◆ What is needed ◆
Where a picture appears, leave it out, and transcribe all the lines below exactly.

Given records START

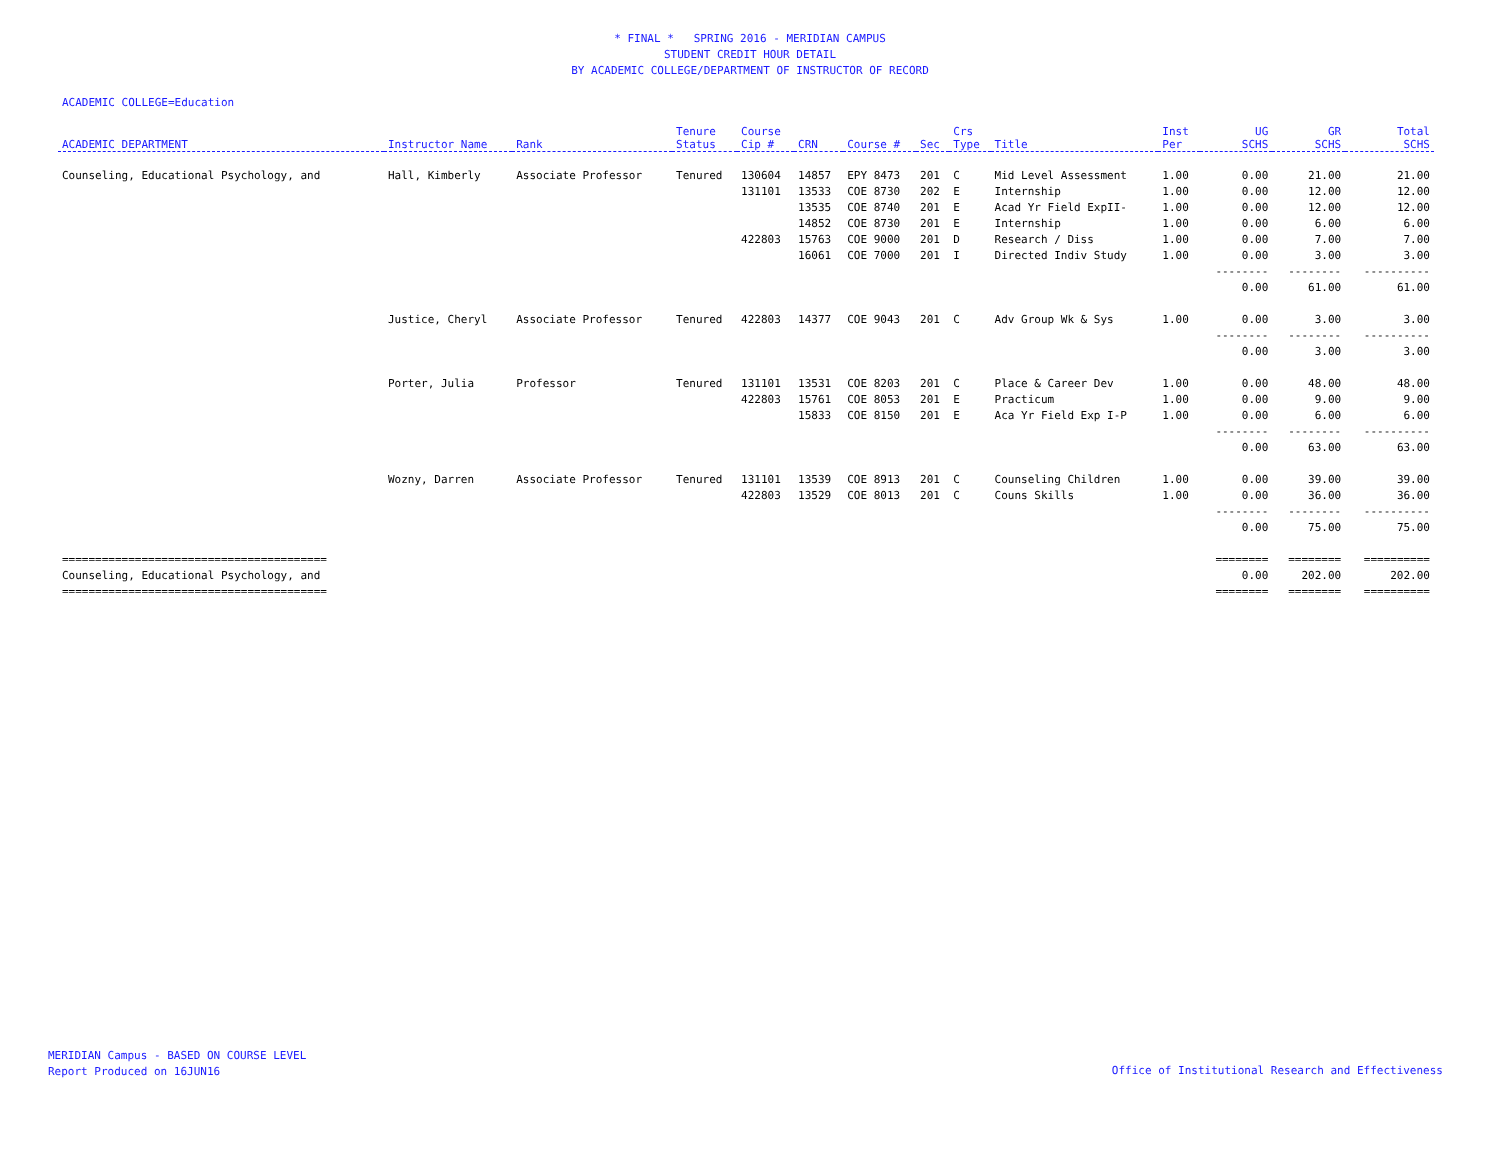* FINAL * SPRING 2016 - MERIDIAN CAMPUS
STUDENT CREDIT HOUR DETAIL
BY ACADEMIC COLLEGE/DEPARTMENT OF INSTRUCTOR OF RECORD
ACADEMIC COLLEGE=Education
| ACADEMIC DEPARTMENT | Instructor Name | Rank | Tenure Status | Course Cip # | CRN | Course # | Sec | Crs Type | Title | Inst Per | UG SCHS | GR SCHS | Total SCHS |
| --- | --- | --- | --- | --- | --- | --- | --- | --- | --- | --- | --- | --- | --- |
| Counseling, Educational Psychology, and | Hall, Kimberly | Associate Professor | Tenured | 130604 | 14857 | EPY 8473 | 201 | C | Mid Level Assessment | 1.00 | 0.00 | 21.00 | 21.00 |
| | | | | 131101 | 13533 | COE 8730 | 202 | E | Internship | 1.00 | 0.00 | 12.00 | 12.00 |
| | | | | | 13535 | COE 8740 | 201 | E | Acad Yr Field ExpII- | 1.00 | 0.00 | 12.00 | 12.00 |
| | | | | | 14852 | COE 8730 | 201 | E | Internship | 1.00 | 0.00 | 6.00 | 6.00 |
| | | | | 422803 | 15763 | COE 9000 | 201 | D | Research / Diss | 1.00 | 0.00 | 7.00 | 7.00 |
| | | | | | 16061 | COE 7000 | 201 | I | Directed Indiv Study | 1.00 | 0.00 | 3.00 | 3.00 |
| | | | | | | | | | | | -------- | -------- | ---------- |
| | | | | | | | | | | | 0.00 | 61.00 | 61.00 |
| | Justice, Cheryl | Associate Professor | Tenured | 422803 | 14377 | COE 9043 | 201 | C | Adv Group Wk & Sys | 1.00 | 0.00 | 3.00 | 3.00 |
| | | | | | | | | | | | -------- | -------- | ---------- |
| | | | | | | | | | | | 0.00 | 3.00 | 3.00 |
| | Porter, Julia | Professor | Tenured | 131101 | 13531 | COE 8203 | 201 | C | Place & Career Dev | 1.00 | 0.00 | 48.00 | 48.00 |
| | | | | 422803 | 15761 | COE 8053 | 201 | E | Practicum | 1.00 | 0.00 | 9.00 | 9.00 |
| | | | | | 15833 | COE 8150 | 201 | E | Aca Yr Field Exp I-P | 1.00 | 0.00 | 6.00 | 6.00 |
| | | | | | | | | | | | -------- | -------- | ---------- |
| | | | | | | | | | | | 0.00 | 63.00 | 63.00 |
| | Wozny, Darren | Associate Professor | Tenured | 131101 | 13539 | COE 8913 | 201 | C | Counseling Children | 1.00 | 0.00 | 39.00 | 39.00 |
| | | | | 422803 | 13529 | COE 8013 | 201 | C | Couns Skills | 1.00 | 0.00 | 36.00 | 36.00 |
| | | | | | | | | | | | -------- | -------- | ---------- |
| | | | | | | | | | | | 0.00 | 75.00 | 75.00 |
| ======================================== | | | | | | | | | | | ======== | ======== | ========== |
| Counseling, Educational Psychology, and | | | | | | | | | | | 0.00 | 202.00 | 202.00 |
| ======================================== | | | | | | | | | | | ======== | ======== | ========== |
MERIDIAN Campus - BASED ON COURSE LEVEL
Report Produced on 16JUN16
Office of Institutional Research and Effectiveness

Given records END

◆ Solution for this problem ◆
* FINAL * SPRING 2016 - MERIDIAN CAMPUS
STUDENT CREDIT HOUR DETAIL
BY ACADEMIC COLLEGE/DEPARTMENT OF INSTRUCTOR OF RECORD
ACADEMIC COLLEGE=Education
| ACADEMIC DEPARTMENT | Instructor Name | Rank | Tenure Status | Course Cip # | CRN | Course # | Sec | Crs Type | Title | Inst Per | UG SCHS | GR SCHS | Total SCHS |
| --- | --- | --- | --- | --- | --- | --- | --- | --- | --- | --- | --- | --- | --- |
| Counseling, Educational Psychology, and | Hall, Kimberly | Associate Professor | Tenured | 130604 | 14857 | EPY 8473 | 201 | C | Mid Level Assessment | 1.00 | 0.00 | 21.00 | 21.00 |
| | | | | 131101 | 13533 | COE 8730 | 202 | E | Internship | 1.00 | 0.00 | 12.00 | 12.00 |
| | | | | | 13535 | COE 8740 | 201 | E | Acad Yr Field ExpII- | 1.00 | 0.00 | 12.00 | 12.00 |
| | | | | | 14852 | COE 8730 | 201 | E | Internship | 1.00 | 0.00 | 6.00 | 6.00 |
| | | | | 422803 | 15763 | COE 9000 | 201 | D | Research / Diss | 1.00 | 0.00 | 7.00 | 7.00 |
| | | | | | 16061 | COE 7000 | 201 | I | Directed Indiv Study | 1.00 | 0.00 | 3.00 | 3.00 |
| | | | | | | | | | | | -------- | -------- | ---------- |
| | | | | | | | | | | | 0.00 | 61.00 | 61.00 |
| | Justice, Cheryl | Associate Professor | Tenured | 422803 | 14377 | COE 9043 | 201 | C | Adv Group Wk & Sys | 1.00 | 0.00 | 3.00 | 3.00 |
| | | | | | | | | | | | -------- | -------- | ---------- |
| | | | | | | | | | | | 0.00 | 3.00 | 3.00 |
| | Porter, Julia | Professor | Tenured | 131101 | 13531 | COE 8203 | 201 | C | Place & Career Dev | 1.00 | 0.00 | 48.00 | 48.00 |
| | | | | 422803 | 15761 | COE 8053 | 201 | E | Practicum | 1.00 | 0.00 | 9.00 | 9.00 |
| | | | | | 15833 | COE 8150 | 201 | E | Aca Yr Field Exp I-P | 1.00 | 0.00 | 6.00 | 6.00 |
| | | | | | | | | | | | -------- | -------- | ---------- |
| | | | | | | | | | | | 0.00 | 63.00 | 63.00 |
| | Wozny, Darren | Associate Professor | Tenured | 131101 | 13539 | COE 8913 | 201 | C | Counseling Children | 1.00 | 0.00 | 39.00 | 39.00 |
| | | | | 422803 | 13529 | COE 8013 | 201 | C | Couns Skills | 1.00 | 0.00 | 36.00 | 36.00 |
| | | | | | | | | | | | -------- | -------- | ---------- |
| | | | | | | | | | | | 0.00 | 75.00 | 75.00 |
| ======================================== | | | | | | | | | | | ======== | ======== | ========== |
| Counseling, Educational Psychology, and | | | | | | | | | | | 0.00 | 202.00 | 202.00 |
| ======================================== | | | | | | | | | | | ======== | ======== | ========== |
MERIDIAN Campus - BASED ON COURSE LEVEL
Report Produced on 16JUN16
Office of Institutional Research and Effectiveness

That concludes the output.